** Opening Exercise data block **

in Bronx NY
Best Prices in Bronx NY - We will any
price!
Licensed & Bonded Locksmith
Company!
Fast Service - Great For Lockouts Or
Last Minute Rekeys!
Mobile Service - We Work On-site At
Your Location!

** Closing Exercise data block **

Restate each entry exactly, skipping none.

in Bronx NY
Best Prices in Bronx NY - We will any
price!
Licensed & Bonded Locksmith
Company!
Fast Service - Great For Lockouts Or
Last Minute Rekeys!
Mobile Service - We Work On-site At
Your Location!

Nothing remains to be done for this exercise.